Lochloosa Lake (WBID 2738A) was initially verified as impaired during the Cycle 1 assessment (verified period January 1, 1995–June 30, 2002) due to excessive nutrients
because the TSI threshold of 60 was exceeded using the methodology in the IWR (Chapter 62-303, F.A.C.). As a result, the lake was included on the Cycle 1 Verified
List of impaired waters for the Ocklawaha Basin that was adopted by Secretarial Order on August 22, 2002 (amended March 11, 2003). During the Cycle 2 assessment
(verified period January 1, 2000–June 30, 2007), the impairment for nutrients was documented as continuing, as the TSI threshold of 60 was exceeded. The Cycle 3
assessment (verified period January 1, 2005–June 30, 2012) reaffirmed the impairment based on an exceedance of the TSI threshold of 60.
Cross Creek (WBID 2754) was verified as impaired during the Cycle 1 assessment for
nutrients based on exceedance of the stream chlorophyll threshold of 20 µg/L. The impairment for nutrients was reaffirmed in the Cycle 2 assessment. There were
insufficient chlorophyll a data to assess in Cycle 3.
Cross Creek was also verified as impaired for DO in the Cycle 1 assessment. The DO impairment was reaffirmed in the Cycle 2 and Cycle 3 assessments.

EXPLORE THE MATERIAL |
1. Answer these three questions from the text on impairment of Lochloosa Lake and Cross Creek, each on its own line.
(a) What TSI threshold was exceeded for Lochloosa Lake?
(b) On what date was the Cycle 1 Verified List for the Ocklawaha Basin adopted by Secretarial Order?
(c) Why were Cross Creek's nutrients not assessed in Cycle 3?
2. Carry on the text on impairment of Lochloosa Lake and Cross Creek, starting after its last sentence.

MATERIAL SUPPLIED |
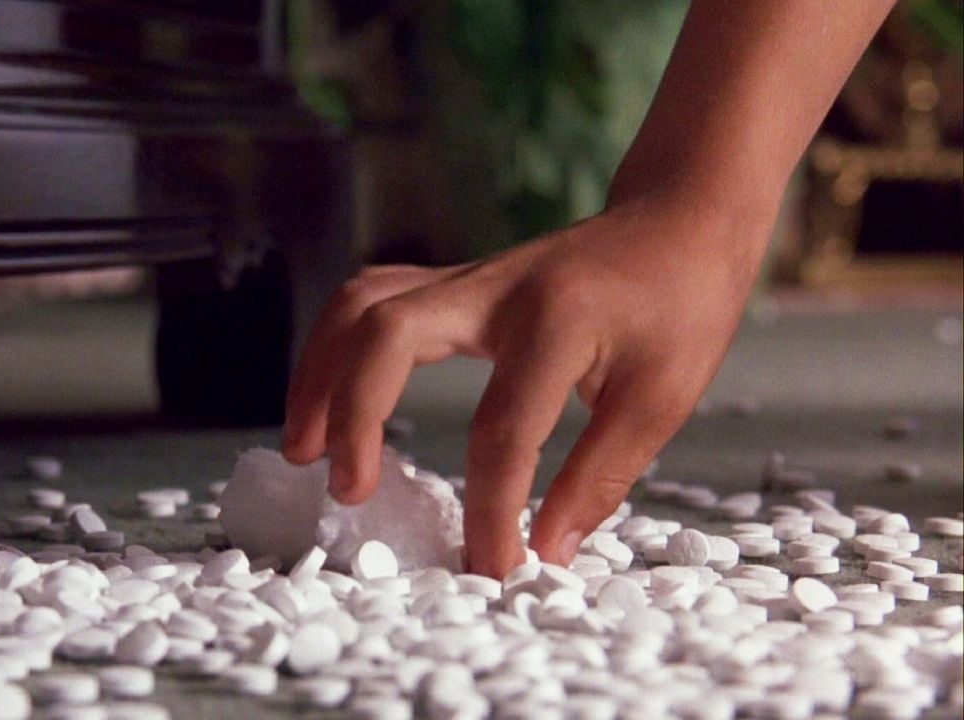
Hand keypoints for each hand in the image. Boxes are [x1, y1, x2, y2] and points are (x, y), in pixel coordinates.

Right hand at [281, 197, 768, 577]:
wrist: (676, 221)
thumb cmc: (680, 306)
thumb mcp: (663, 398)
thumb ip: (599, 476)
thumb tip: (546, 552)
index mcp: (557, 321)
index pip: (500, 430)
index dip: (489, 513)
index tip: (491, 571)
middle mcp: (495, 289)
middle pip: (386, 337)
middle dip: (353, 416)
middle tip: (345, 489)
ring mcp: (466, 278)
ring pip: (360, 306)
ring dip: (319, 373)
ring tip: (304, 447)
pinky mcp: (452, 282)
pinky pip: (372, 299)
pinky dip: (336, 346)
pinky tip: (329, 393)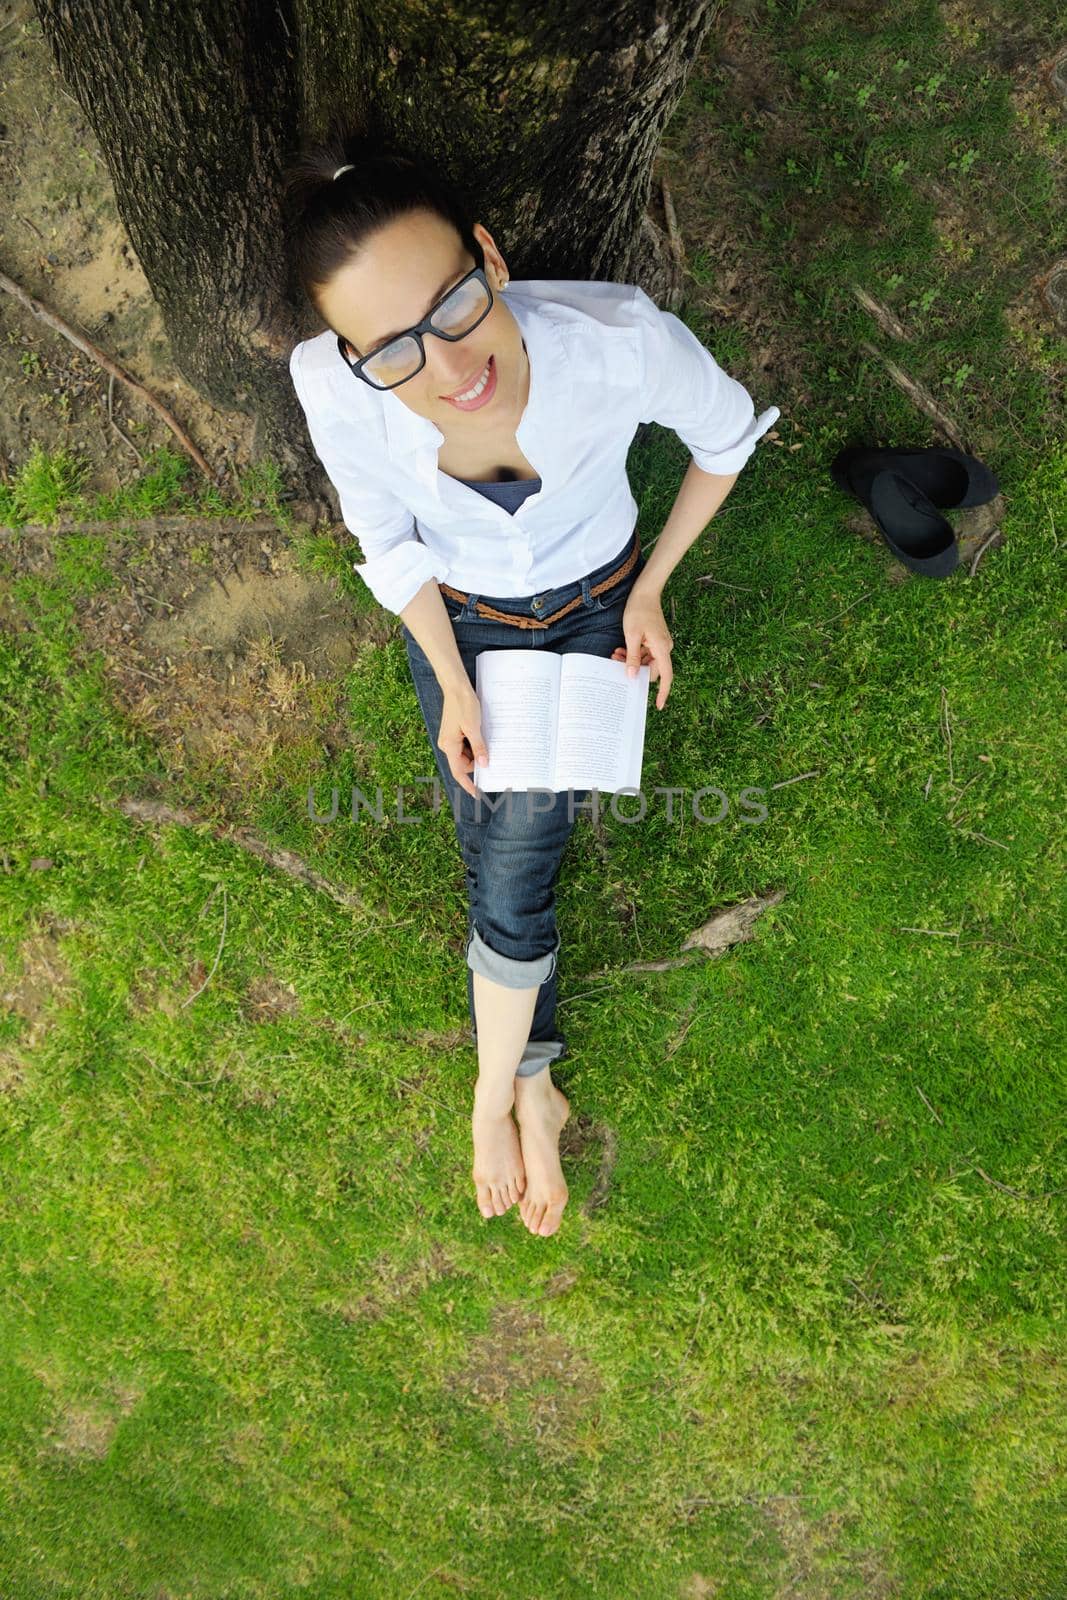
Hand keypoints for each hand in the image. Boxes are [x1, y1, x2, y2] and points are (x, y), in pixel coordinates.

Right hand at [438, 681, 488, 797]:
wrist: (456, 687)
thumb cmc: (463, 705)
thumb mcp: (474, 727)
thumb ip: (479, 747)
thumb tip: (484, 764)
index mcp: (449, 745)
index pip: (458, 772)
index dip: (468, 784)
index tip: (477, 793)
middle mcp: (447, 744)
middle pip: (464, 763)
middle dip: (477, 763)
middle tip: (493, 758)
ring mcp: (450, 739)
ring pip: (466, 754)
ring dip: (477, 752)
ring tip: (487, 743)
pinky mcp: (454, 733)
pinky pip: (465, 745)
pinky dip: (475, 745)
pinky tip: (483, 738)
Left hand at [612, 589, 673, 709]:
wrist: (645, 592)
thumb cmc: (638, 611)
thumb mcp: (632, 636)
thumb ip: (632, 657)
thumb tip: (631, 676)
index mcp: (662, 648)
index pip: (666, 676)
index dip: (662, 692)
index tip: (658, 705)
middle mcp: (664, 648)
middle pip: (652, 669)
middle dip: (635, 670)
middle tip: (616, 662)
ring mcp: (660, 644)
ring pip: (646, 661)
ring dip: (632, 661)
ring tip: (616, 654)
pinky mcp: (655, 640)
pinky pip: (645, 653)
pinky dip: (634, 653)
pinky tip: (622, 649)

ANSWERS TO EACH TASK |
1.
(a) 60
(b) August 22, 2002
(c) There were insufficient chlorophyll a data.

2.
Based on an analysis of the data from 2000 to 2013 in IWR Database Run 49, the results indicate that Lochloosa Lake would not attain the generally applicable lake
NNC for chlorophyll a, TN, and TP, and thus remains impaired for nutrients. There are insufficient chlorophyll a, TN, or TP data for Cross Creek since 2010 to assess Cross Creek under the stream nutrient standard. Section 2.2 of this report contains a more
detailed discussion of the impairment assessment history of Lochloosa Lake and Cross Creek.
Basis for use support
DEP evaluated a site-specific interpretation of the narrative nutrient criterion for Lochloosa Lake and Cross Creek, taking into account the natural conditions of these waterbodies. Based on model simulation using the site specific data, DEP determined
site specific AGM nutrient and chlorophyll target concentrations representative of natural background conditions. The TMDL targets, which are inherently protective of the designated uses of the lake and creek, are provided for comparative purposes only
(1.15 mg/L TN, 0.055 mg/L TP and 38 μg/L of chlorophyll a).
Lochloosa Lake nutrient targets represent the natural background condition. When these concentration targets are achieved, the nutrient loads going through Cross Creek will be the background condition loads. Therefore, both flora and fauna in Cross Creek
will inherently be protected.
Summarize approach used to develop criteria and how it
protects uses
The numeric interpretations of the narrative nutrient criterion for TN and TP were based on model simulations of lake conditions using natural background watershed conditions. Background TN and TP in-lake concentrations were derived from the
natural background watershed simulations. TN and TP loads and the associated in-lake TN and TP target concentrations attained by the TMDLs will become the numeric
interpretation. Attaining the background TN and TP AGM targets for Lochloosa Lake resulted in a long-term mean chlorophyll a (based on AGMs) concentration in the lake
of 38 µg/L.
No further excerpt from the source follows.